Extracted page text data
□ □ □ □
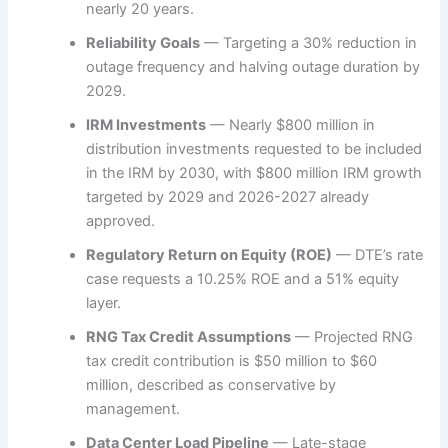
nearly 20 years.
Reliability Goals
— Targeting a 30% reduction in
outage frequency and halving outage duration by
2029.
IRM Investments
— Nearly $800 million in
distribution investments requested to be included
in the IRM by 2030, with $800 million IRM growth
targeted by 2029 and 2026-2027 already
approved.
Regulatory Return on Equity (ROE)
— DTE’s rate
case requests a 10.25% ROE and a 51% equity
layer.
RNG Tax Credit Assumptions
— Projected RNG
tax credit contribution is $50 million to $60
million, described as conservative by
management.
Data Center Load Pipeline
— Late-stage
□ □ □ □
• _Exercise details_:
Can you return every line of text from the records above with no changes, leaving the pictures out?

• _Problem solution_:
nearly 20 years.
Reliability Goals
— Targeting a 30% reduction in
outage frequency and halving outage duration by
2029.
IRM Investments
— Nearly $800 million in
distribution investments requested to be included
in the IRM by 2030, with $800 million IRM growth
targeted by 2029 and 2026-2027 already
approved.
Regulatory Return on Equity (ROE)
— DTE’s rate
case requests a 10.25% ROE and a 51% equity
layer.
RNG Tax Credit Assumptions
— Projected RNG
tax credit contribution is $50 million to $60
million, described as conservative by
management.
Data Center Load Pipeline
— Late-stage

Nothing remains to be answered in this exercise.